SOURCE INFORMATION below:

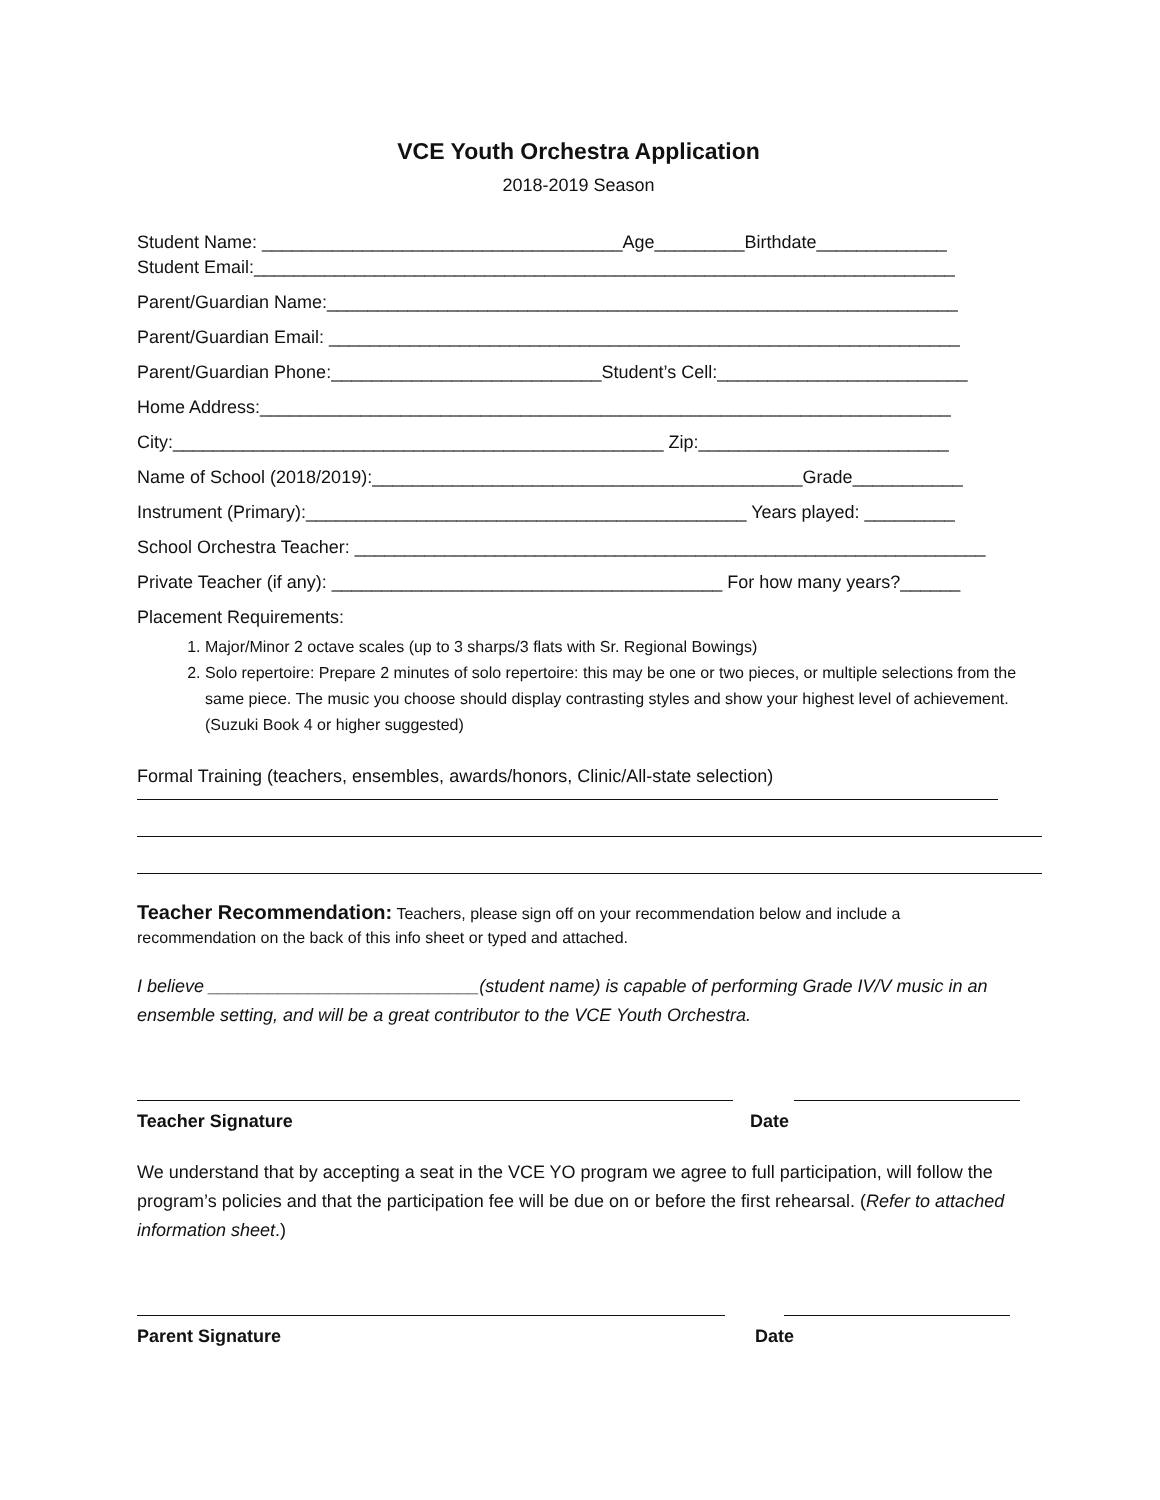VCE Youth Orchestra Application
2018-2019 Season
Student Name: ____________________________________Age_________Birthdate_____________
Student Email:______________________________________________________________________
Parent/Guardian Name:_______________________________________________________________
Parent/Guardian Email: _______________________________________________________________
Parent/Guardian Phone:___________________________Student’s Cell:_________________________
Home Address:_____________________________________________________________________
City:_________________________________________________ Zip:_________________________
Name of School (2018/2019):___________________________________________Grade___________
Instrument (Primary):____________________________________________ Years played: _________
School Orchestra Teacher: _______________________________________________________________
Private Teacher (if any): _______________________________________ For how many years?______
Placement Requirements:
1. Major/Minor 2 octave scales (up to 3 sharps/3 flats with Sr. Regional Bowings)
2. Solo repertoire: Prepare 2 minutes of solo repertoire: this may be one or two pieces, or multiple selections from the same piece. The music you choose should display contrasting styles and show your highest level of achievement. (Suzuki Book 4 or higher suggested)
Formal Training (teachers, ensembles, awards/honors, Clinic/All-state selection)
Teacher Recommendation: Teachers, please sign off on your recommendation below and include a recommendation on the back of this info sheet or typed and attached.
I believe ___________________________(student name) is capable of performing Grade IV/V music in an ensemble setting, and will be a great contributor to the VCE Youth Orchestra.
Teacher Signature Date
We understand that by accepting a seat in the VCE YO program we agree to full participation, will follow the program’s policies and that the participation fee will be due on or before the first rehearsal. (Refer to attached information sheet.)
Parent Signature Date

End of SOURCE INFORMATION.

* **WORK ITEM**
Taking the line with "Teacher Signature Date" as the start and the last line of the data above as the end, write out those two lines and every line between them exactly, and only those.

* **OUTPUT OF THE EXERCISE**
Teacher Signature Date
We understand that by accepting a seat in the VCE YO program we agree to full participation, will follow the program’s policies and that the participation fee will be due on or before the first rehearsal. (Refer to attached information sheet.)
Parent Signature Date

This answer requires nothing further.